Special Guest Post by Jackie Cosh, Author of The King with the Iron Belt: The life of King James IV of Scotland
My love of history developed only after I left school. Initially Irish history interested me the most. I flirted with European history, before finally settling down with British history, primarily Scottish. I read about many different eras in Scottish history, meeting James IV along the way. I found that there were very few books dedicated to this great man, and those that were tended to be very academic, and just a little bit, well, dry to say the least
James IV was anything but dry. He was the most fascinating of men and loved to explore and learn, such as when he placed two orphaned infants on the island of Inchkeith with a mute woman, in an attempt to determine what he perceived as ‘the original language’. This was the man who introduced full quarantine for plague victims, hundreds of years before Covvid 19 and lockdown.
I make a living as a writer and tutor and have over the years written many history articles for local and national publications, so it was a natural step to stop moaning about the lack of books on the topic and write my own. My aim was very specific – not to replicate or replace what had originally been written but to bring James to the general public, the history lover who wanted to read and learn about history in easy to understand language that was not overly academic.

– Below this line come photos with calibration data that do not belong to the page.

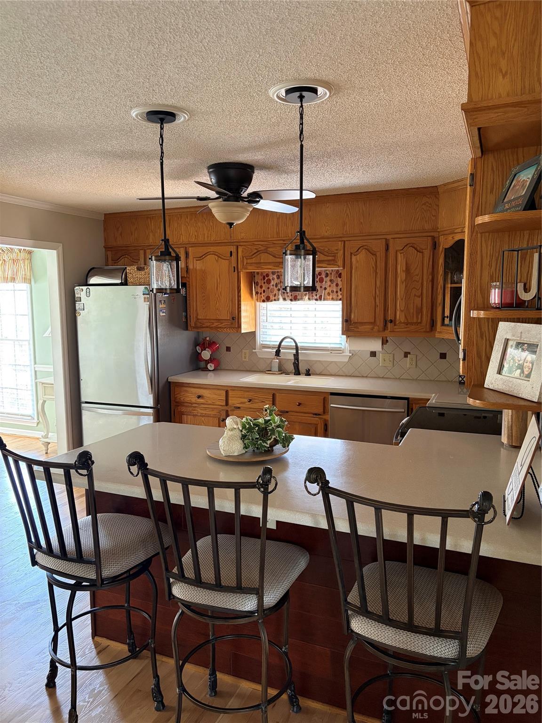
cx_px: 271
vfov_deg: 67.3
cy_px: 362
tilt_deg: -7.0
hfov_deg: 53.1
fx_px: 543
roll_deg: +0.4
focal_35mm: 26
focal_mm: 5.96
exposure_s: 1/60
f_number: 1.6
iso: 400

As any author who is not writing books full time will know, fitting writing round a full time job and family is hard. I would have a few days where I relished being full engrossed in the fifteenth and sixteenth centuries, before work commitments would pull me back to the present and my research and writing would be put on hold again.
Researching Renaissance Scotland brought its problems. Firstly, there is the gaps in official records, particularly regarding the early years of his life, so, for example, the assumption is made that he was born at Stirling Castle as that was his mother’s main residence. But isn’t that part of the attraction of history – the not knowing, the surmising, the piecing together of the jigsaw puzzles?
Then there is the doubt surrounding some of the accounts we read. Some, like Robert Lindsay of Pitscottie, pay him many compliments but Lindsay was not born until nearly twenty years after King James died. I like to think he was simply reiterating what those who did know James reported. Perhaps little children were told of the late King James who died in battle and what a great monarch he was. Others, such as the Spanish ambassador Pedro de Ayala, were perhaps prone to exaggeration and felt the need to say great things about him.
I spent a number of years researching and reading all I could get my hands on in order to do the subject justice. Sometimes I had to make my own judgements on which version of events was correct. Some writers claim that Margaret Tudor was on her brother Henry’s side when he went to war with her husband. But my research found that there was more evidence to support the opposite. This was also in line with my intuition, which, as a historical writer you have to use at times.
But perhaps the greatest challenge is knowing where to start with all the ideas for other books that appear to me as the book develops. Through my research I encountered many fascinating characters and stories that need told. My next book is at the very early stages of planning, a book related to an extent to King James IV. The others I will put in a box for now, perhaps to return to at a later date.